His analysis will focus on linking children with parents so that family units can be identified, and once he is confident with those linkages, his office will issue certificates. He expects the scale to be significant. “Millions of certificates will be issued. How much it comes down depends on time it takes me to analyze and the resources available.”


The upgrading of the birth database also means vital statistics, birth and death, can be merged with the ID data for those 16 and above. The result is a population register. Most countries rely on census data for providing population data.But.Sethi explains that census data only gives a snapshot of a population every 10 years, from which projections are then made. The population register is dynamic and more accurate because it functions in real-time, reflecting changes in birth, death, and registration for the ID. Keeping up to date with changes in birth and death, are necessary for making the ID system work. Registration in Malawi will be continuous after the initial mass registration ends in December. Citizens will still be able to register in district offices for national IDs and birth certificates.

“And once you do this you’ll make a population register,” Sethi explains. “At any point of time, if these 3 things are working together you can have by and large a population register. The birth database is the feeder channel to the ID.  The sustainability of the system, the ID system will sustain only if birth and death are complete.”

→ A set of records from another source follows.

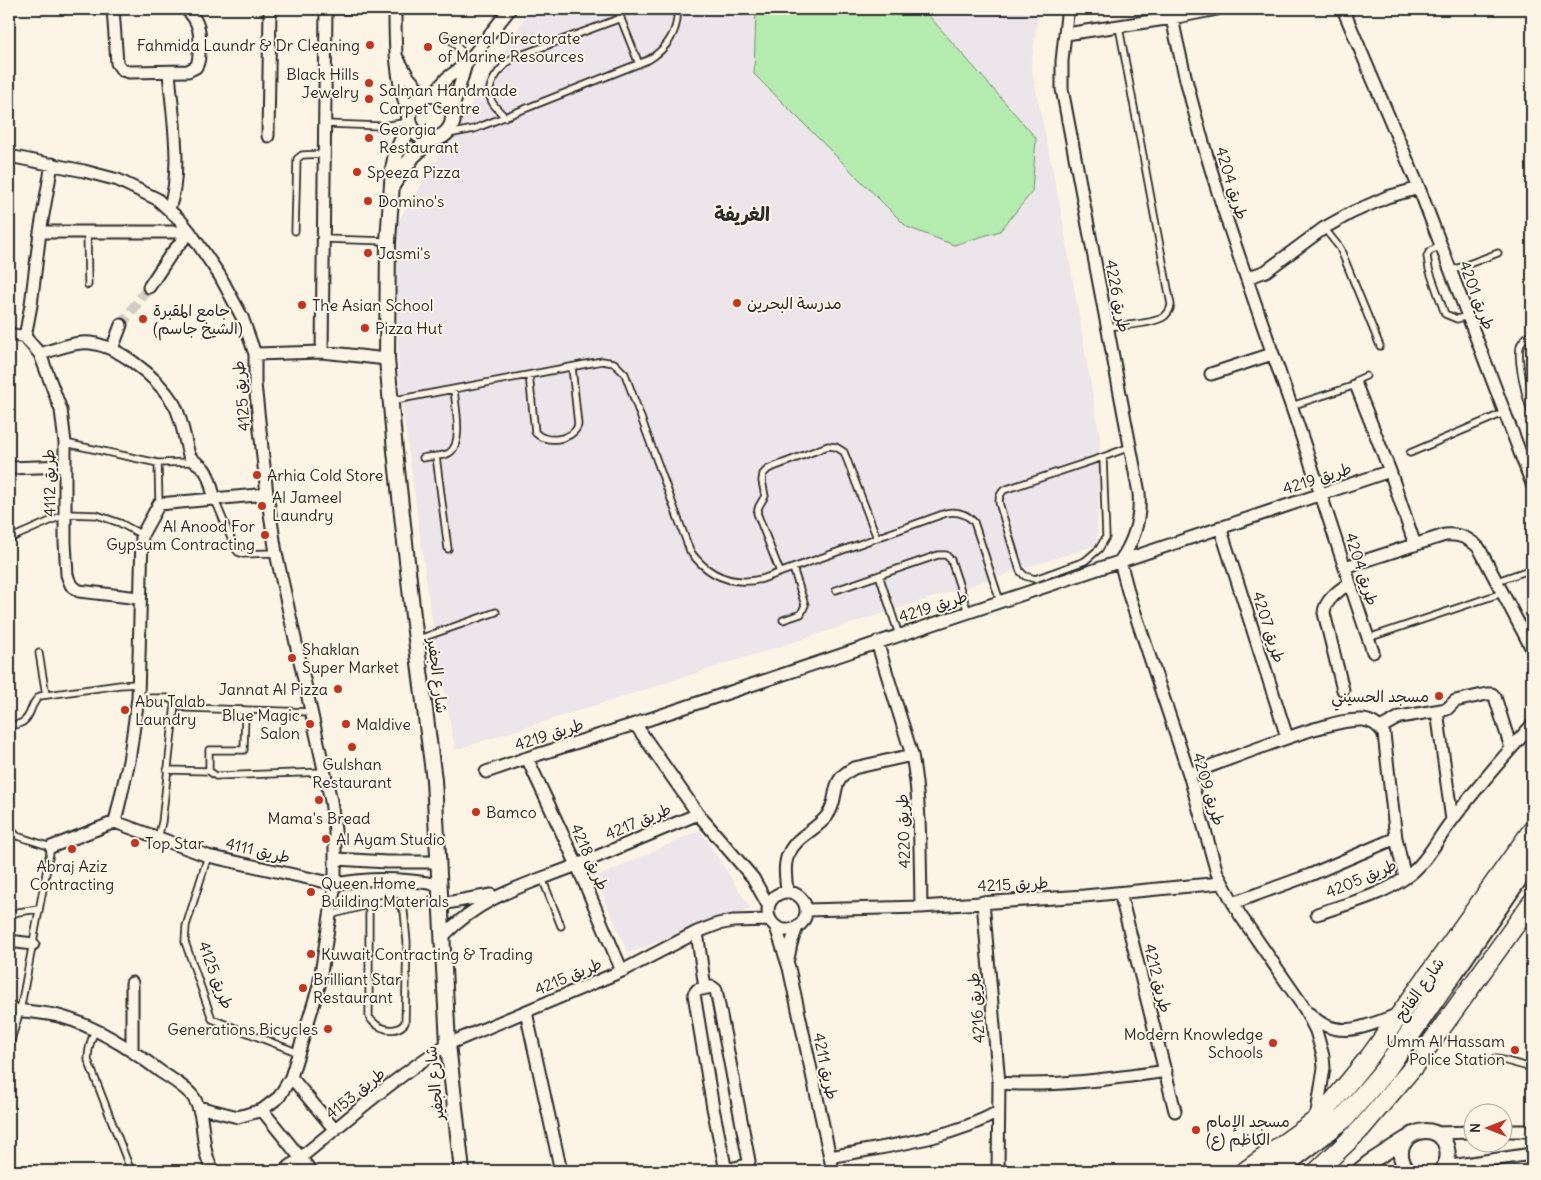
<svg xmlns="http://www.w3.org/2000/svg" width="1541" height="1180" font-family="Delius,'Playpen Sans Arabic',sans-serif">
<rect width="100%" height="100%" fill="#fcf5e5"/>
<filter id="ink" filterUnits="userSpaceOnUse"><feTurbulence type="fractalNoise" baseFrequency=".02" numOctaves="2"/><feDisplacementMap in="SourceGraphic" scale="10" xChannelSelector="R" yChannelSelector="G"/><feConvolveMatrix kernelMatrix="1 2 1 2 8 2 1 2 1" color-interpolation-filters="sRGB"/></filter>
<g filter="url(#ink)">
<path fill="#ece5e9" d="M530,9h509l-8,57 30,145 39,227 -3,107 -642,205 -25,-141 -31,-228 -3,-156z
M700,830l51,79 -123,44 -33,-75z"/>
<path fill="#b4ecaf" stroke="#708c6d" d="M756,9h167l113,129 -4,54 -32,39 -46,14 -47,-18 -153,-153z"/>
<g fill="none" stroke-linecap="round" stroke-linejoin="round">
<path stroke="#d2cdc0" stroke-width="11" stroke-dasharray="11 5.5" stroke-linecap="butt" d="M121,325l28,-38"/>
<defs>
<path id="service" d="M617,9l22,55
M326,11l69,-2
M448,37l22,23
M505,117c-5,-5 -10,-10 -13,-15 -9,-16 10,-36 21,-44l108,-40
M326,124l56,2 27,-4
M443,135l31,-6 174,-69c19,-11 31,-29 29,-51
M1324,228l16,20 40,98
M295,231l2,-72 5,-4 23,-1
M87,232l1,53
M324,239l63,2
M1441,246l-11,5 -3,5 2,13 16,45 12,5 11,-3
M1450,271l48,-18
M1107,327c17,-2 39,-2 55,-9 5,-3 8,-8 9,-13l-52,-278
M1532,333c-4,3 -9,6 -11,11 -6,12 6,57 11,70
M529,375l6,57c9,12 38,9 43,-7l-6,-58
M390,401l212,-40 12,2 11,11 65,177c18,25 42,35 72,28l184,-66c11,-2 20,0 28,9l26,79
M1291,406l65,-21 1,-5 9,-4
M65,443l93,20 34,-1
M1410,453l96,-41
M436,456l12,93
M1103,457l3,80 -7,12 -14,12 -50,18 -10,-3 -5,-5 -20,-65c-2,-6 -1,-11 4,-16l99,-33 27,-10
M423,458c7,-2 20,-1 26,-5 15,-9 6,-49 5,-64
M158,463l1,41
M215,500l20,48 3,4 5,2 33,-1
M9,539l57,-25 31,1 23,8 22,12
M780,572l-23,-59 2,-7 6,-10 -3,-15 1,-7 5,-5 60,-23 8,1 8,5 33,86
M879,575l20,60
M1497,581l35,-12
M836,590l102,-35h8l5,5 17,52
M783,620l18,-6 4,-9 -12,-37
M1368,638l134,-45
M416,640l80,-28
M39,653l7,42
M138,698h29l5,2 3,4 11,4 126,4
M245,711l-1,39h-35v21l7,5 109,-4
M9,727c5,-2 12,-3 15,-6 9,-8 5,-16 16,-25l80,-11 18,-1
M167,770l42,1
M9,827l8,9 34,11 -31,164 -11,36
M158,838l4,-16 13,-118
M208,856l-22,70 -1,16 27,77 87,34
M542,878l19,48
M330,915l50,-13 15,-1 9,10 3,31 -2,81c-10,12 -28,6 -36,-6v-112
M9,916l9,-4 21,-3
M95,1031c-5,10 -7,17 -7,29l43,111
M1495,1058l37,10"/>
<path id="minor" d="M113,9l4,54 5,7 7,2 59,-1 8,-4c3,-5 3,-9 3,-15 2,-17 1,-31 -13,-43
M395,9c0,35 0,72 14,105
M1066,9l1,6 -5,46v28l77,404c2,26 -4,47 -19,68
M1343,9l76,179 113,296
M1172,18c27,133 75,262 120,390 28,81 53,163 81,244
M1066,34l106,-16 45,-9
M398,59l11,19 16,18
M432,95l15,-17 19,-14
M452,111l14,-47 44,-55
M268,136l2,-127
M9,156l75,15 34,9 39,19 24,22 9,11 30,44 22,41 13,37v30l12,110 9,59 55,248 4,29v54l-16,102 -28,91 -12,20 -17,13 -24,7 -40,-10
M169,209c14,-39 3,-96 0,-137
M40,232h150
M1247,278l19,-7 58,-43 27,-15 36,-16 32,-9
M149,287l22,-33 19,-22
M9,334l16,3 15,17 21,56 4,33v99l2,33 4,10 8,6 60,7
M25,337l6,-32 9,-73 12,-68
M112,349l9,-24
M322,352l4,-343
M40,354c13,-4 28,-10 41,-11 33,-3 77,35 93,61 7,11 11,37 15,51 5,9 10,7 15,14 6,7 8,21 11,31
M255,354l67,-2 65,7
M1211,374l61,-20
M1356,385l34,86 25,74
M9,468l56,-2
M1220,527l67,210
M1120,561l9,34 60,179 28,99 23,42 65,94 11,22 7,25 1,12 -8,51
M1345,567l100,-32c15,-1 24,3 34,13l53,101
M877,642l35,113c9,50 8,101 9,152
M1343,690l-19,-77c0,-12 16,-24 26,-30
M1437,711l15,109
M635,724l63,90 55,64 15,27
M1380,728l20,-11 47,-8 8,-8 32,-7h5l3,3 16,51
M527,758l50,107 45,106
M486,772l41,-14 108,-34 755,-253
M1189,774c41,-15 83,-32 125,-45 16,-4 32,-10 49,-9 10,1 16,6 21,14l12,104 9,40
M115,822l14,-61 9,-63 4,-163 17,-31 108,-10
M51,847l64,-25 93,34 127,28c36,-7 69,-6 105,1
M336,859l51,3h51
M787,891c-1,-12 -4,-27 2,-38 8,-17 27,-23 38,-37 14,-19 0,-34 27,-48l58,-13
M768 911a19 19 0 1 1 38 0a19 19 0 1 1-38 0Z
M1120,893l55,218
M983,902l16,181 -1,88
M1233,903l77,-28 86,-37
M441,904l50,-9
M806,910l115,-3 163,-11 137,-13
M1317,914c29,-10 63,-18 88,-36 22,-15 32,-39 48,-59 25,-33 52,-64 79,-94
M776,927l13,41 44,203
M697,932l8,56
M443,936c42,-42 81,-50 134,-71 41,-17 81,-34 121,-51
M9,941l24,3
M788,959l3,-15 6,-17
M712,987l4,3 33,171 -2,4 -17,4 -5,-3 -12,-58 -19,-114 3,-4z
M9,1009c17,3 36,3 53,8 36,10 70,33 99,55 11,7 26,16 33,26 13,21 5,49 19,73
M526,1012l35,159
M1310,1014c27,28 57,12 89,0
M132,1050v-67
M291,1077l44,53
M999,1083c55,4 112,-4 167,-12
M262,1110l49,61
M1504,1131h28
M1435,1133l39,-1
M830,1157c56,-11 117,-17 168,-45
M1444,1167l88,-13
M284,1171c54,-43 105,-90 164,-127l174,-73 75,-39 21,-8 15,-3 37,-1"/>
<path id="tertiary" d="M409 117a22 22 0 1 1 44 0a22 22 0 1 1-44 0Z
M411,127l-9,13 -6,14 -3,15 -5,72 -1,118 8,92 18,165 21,164 14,264 14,127
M393,184l20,-28 18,-17
M1359,1171l11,-9 36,-23
M1408,1171c-27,-34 31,-58 39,-22 2,8 -1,16 -6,22"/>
<path id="primary" d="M1245,1171l71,-51 18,-20 36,-44 162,-226
M1317,1171l43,-41 55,-65 117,-163"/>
<path id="motorway" d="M1275,1171l70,-54 41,-48 146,-213"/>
</defs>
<use href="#service" stroke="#2b2b2b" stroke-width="9"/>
<use href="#minor" stroke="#2b2b2b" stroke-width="15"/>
<use href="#tertiary" stroke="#2b2b2b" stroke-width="18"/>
<use href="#primary" stroke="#2b2b2b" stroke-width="21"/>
<use href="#motorway" stroke="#2b2b2b" stroke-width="24"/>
<use href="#service" stroke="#fcf5e5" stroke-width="5.5"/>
<use href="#minor" stroke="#fcf5e5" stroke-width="11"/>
<use href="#tertiary" stroke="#fcf5e5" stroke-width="14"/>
<use href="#primary" stroke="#fcf5e5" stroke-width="18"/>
<use href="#motorway" stroke="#fcf5e5" stroke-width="20"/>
</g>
</g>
<g fill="#c8321e" stroke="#fcf5e5" stroke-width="2">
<circle cx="370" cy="45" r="5"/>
<circle cx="428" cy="47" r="5"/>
<circle cx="369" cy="83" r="5"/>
<circle cx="369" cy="99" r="5"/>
<circle cx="369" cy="138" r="5"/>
<circle cx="357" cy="172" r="5"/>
<circle cx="368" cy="201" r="5"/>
<circle cx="368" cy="253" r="5"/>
<circle cx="737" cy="303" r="5"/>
<circle cx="302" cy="305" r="5"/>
<circle cx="143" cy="319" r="5"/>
<circle cx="365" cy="328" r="5"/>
<circle cx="257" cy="475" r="5"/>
<circle cx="262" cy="506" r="5"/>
<circle cx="265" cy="535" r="5"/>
<circle cx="292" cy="658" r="5"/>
<circle cx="338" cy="689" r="5"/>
<circle cx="1439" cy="696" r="5"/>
<circle cx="125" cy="710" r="5"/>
<circle cx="310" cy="724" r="5"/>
<circle cx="346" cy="724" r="5"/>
<circle cx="352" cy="747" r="5"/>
<circle cx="319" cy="800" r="5"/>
<circle cx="476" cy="812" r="5"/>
<circle cx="326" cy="839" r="5"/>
<circle cx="135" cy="843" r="5"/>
<circle cx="72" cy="849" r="5"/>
<circle cx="311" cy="892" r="5"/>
<circle cx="311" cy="954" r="5"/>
<circle cx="303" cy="988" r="5"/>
<circle cx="328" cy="1029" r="5"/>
<circle cx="1273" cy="1043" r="5"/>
<circle cx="1515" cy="1050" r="5"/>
<circle cx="1196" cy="1130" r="5"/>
</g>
<g text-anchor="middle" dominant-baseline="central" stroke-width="4" stroke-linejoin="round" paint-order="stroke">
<g font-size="16" fill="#2b2b2b" stroke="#fcf5e5" text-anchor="start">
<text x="438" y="38">General Directorate<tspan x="438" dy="18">of Marine Resources</tspan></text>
<text x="360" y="45" text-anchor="end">Fahmida Laundr &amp; Dr Cleaning</text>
<text x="359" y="74" text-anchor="end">Black Hills<tspan x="359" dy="18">Jewelry</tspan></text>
<text x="379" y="90">Salman Handmade<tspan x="379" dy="18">Carpet Centre</tspan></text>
<text x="379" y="129">Georgia<tspan x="379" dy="18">Restaurant</tspan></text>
<text x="367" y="172">Speeza Pizza</text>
<text x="378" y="201">Domino's</text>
<text x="378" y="253">Jasmi's</text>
<text x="747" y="303">مدرسة البحرين</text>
<text x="312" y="305">The Asian School</text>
<text x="153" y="310">جامع المقبرة<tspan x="153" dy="18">(الشيخ جاسم)</tspan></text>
<text x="375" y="328">Pizza Hut</text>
<text x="267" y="475">Arhia Cold Store</text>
<text x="272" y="497">Al Jameel<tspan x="272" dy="18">Laundry</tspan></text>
<text x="255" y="526" text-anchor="end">Al Anood For<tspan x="255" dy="18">Gypsum Contracting</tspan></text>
<text x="302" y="649">Shaklan<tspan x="302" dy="18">Super Market</tspan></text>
<text x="328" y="689" text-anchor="end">Jannat Al Pizza</text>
<text x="1429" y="696" text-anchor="end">مسجد الحسيني</text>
<text x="135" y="701">Abu Talab<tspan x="135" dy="18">Laundry</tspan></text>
<text x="300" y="715" text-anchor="end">Blue Magic<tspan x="300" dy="18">Salon</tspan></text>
<text x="356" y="724">Maldive</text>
<text x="352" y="764" text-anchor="middle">Gulshan<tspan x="352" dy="18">Restaurant</tspan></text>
<text x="486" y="812">Bamco</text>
<text x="319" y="818" text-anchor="middle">Mama's Bread</text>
<text x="336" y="839">Al Ayam Studio</text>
<text x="145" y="843">Top Star</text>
<text x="72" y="866" text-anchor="middle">Abraj Aziz<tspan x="72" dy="18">Contracting</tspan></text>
<text x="321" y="883">Queen Home<tspan x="321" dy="18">Building Materials</tspan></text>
<text x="321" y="954">Kuwait Contracting &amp; Trading</text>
<text x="313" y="979">Brilliant Star<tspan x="313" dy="18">Restaurant</tspan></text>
<text x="318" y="1029" text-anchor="end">Generations Bicycles</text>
<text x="1263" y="1034" text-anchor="end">Modern Knowledge<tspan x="1263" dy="18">Schools</tspan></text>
<text x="1505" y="1041" text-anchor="end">Umm Al Hassam<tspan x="1505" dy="18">Police Station</tspan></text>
<text x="1206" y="1121">مسجد الإمام<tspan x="1206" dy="18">الكاظم (ع)</tspan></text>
</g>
<g font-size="16" fill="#2b2b2b" stroke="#fcf5e5">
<text transform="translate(1232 183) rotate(73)">طريق 4204</text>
<text transform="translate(1477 295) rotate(69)">طريق 4201</text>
<text transform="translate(1118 296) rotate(79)">طريق 4226</text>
<text transform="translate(241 396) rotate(-95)">طريق 4125</text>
<text transform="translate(1317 478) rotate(-18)">طريق 4219</text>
<text transform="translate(49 483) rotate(-91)">طريق 4112</text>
<text transform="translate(1362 569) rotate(72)">طريق 4204</text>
<text transform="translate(933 606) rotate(-18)">طريق 4219</text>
<text transform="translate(1269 627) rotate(72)">طريق 4207</text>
<text transform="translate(438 676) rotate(83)">شارع الجفير</text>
<text transform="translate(549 734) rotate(-18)">طريق 4219</text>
<text transform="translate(1209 789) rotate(73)">طريق 4209</text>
<text transform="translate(638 821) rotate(-23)">طريق 4217</text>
<text transform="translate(903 831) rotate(-92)">طريق 4220</text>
<text transform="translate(258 850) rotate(13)">طريق 4111</text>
<text transform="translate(590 857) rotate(66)">طريق 4218</text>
<text transform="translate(1361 878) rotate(-23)">طريق 4205</text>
<text transform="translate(1013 884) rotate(-3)">طريق 4215</text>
<text transform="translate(216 975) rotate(69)">طريق 4125</text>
<text transform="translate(568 976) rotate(-23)">طريق 4215</text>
<text transform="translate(1158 978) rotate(76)">طريق 4212</text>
<text transform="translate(1419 989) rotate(-55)">شارع الفاتح</text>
<text transform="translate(976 1008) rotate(-95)">طريق 4216</text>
<text transform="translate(826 1066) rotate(78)">طريق 4211</text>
<text transform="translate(434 1083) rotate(-96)">شارع الجفير</text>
<text transform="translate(355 1093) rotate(-39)">طريق 4153</text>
</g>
<g font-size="19" font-weight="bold" fill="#2b2b2b" stroke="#fcf5e5">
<text x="742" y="214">الغريفة</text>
</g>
</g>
<rect width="1541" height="1180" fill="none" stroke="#fcf5e5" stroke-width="30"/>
<rect x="15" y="15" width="1511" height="1150" fill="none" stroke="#2b2b2b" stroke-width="2" filter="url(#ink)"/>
<g transform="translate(1488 1128) rotate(270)"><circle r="24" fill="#fcf5e5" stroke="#a8a49b"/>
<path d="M0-4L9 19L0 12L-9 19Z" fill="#c8321e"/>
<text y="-8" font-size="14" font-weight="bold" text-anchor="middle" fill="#2b2b2b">N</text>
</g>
</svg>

Sethi also points out an added value of the birth database, arguing that an accurate birth database is more effective in making policy for social services than the national ID database.

“The ID card doesn’t link with the family. And many welfare programs are run on a family as a unit, not individuals,” For example he notes how poverty reduction uses family size as a measurement. “If you want to give poverty alleviation, every country has got its own norm. But suppose when you define the poor, the number of children in family matters.” 

He explains the family unit as a yardstick for welfare programs also extends to other policy areas. He notes that 80 percent of Malawi’s children live with their parents, which explains why policy decisions based on family units are efficient.

“Poverty alleviation, family planning. If you want to give free education and one scholarship to one person per family, you need to see how many family members there are. You can’t give scholarships to children in one family.” The same rationale applies to deciding social cash transfers, allocations of supplies such as fertilizers and sheeting for shelter, per family.


When Zione unwraps her chitenje to pose for her picture, she will also have her finger-prints taken, as the bio-metric details for her ID card. She will then give Ellisha’s biographical details, names of parents, place of birth, birth date, and sex, for the birth certificate. Ellisha’s birth certificate will join the growing list of birth certificates that Dr Sethi’s office expects to be printing in the coming year, which will confirm their legal identities as Malawians.

Each one will be assigned a unique ID number, that stays with them for the rest of their life, including an ID card to be issued when they turn 16.

“More than 500 a day, and we already have the capacity for this,” he says, when estimating the surge in registrations that will be added to Malawi’s birth database.”

He estimates that within a few years, the majority of the eight million Malawians under 16 years will have birth certificates.”

I hope in the next two years Malawi will be better than other countries,” referring to the immediate benefits of an enhanced population register. A cause for celebration and for optimism that the success of registering births and #MyMalawiID will help to spur Malawi’s development.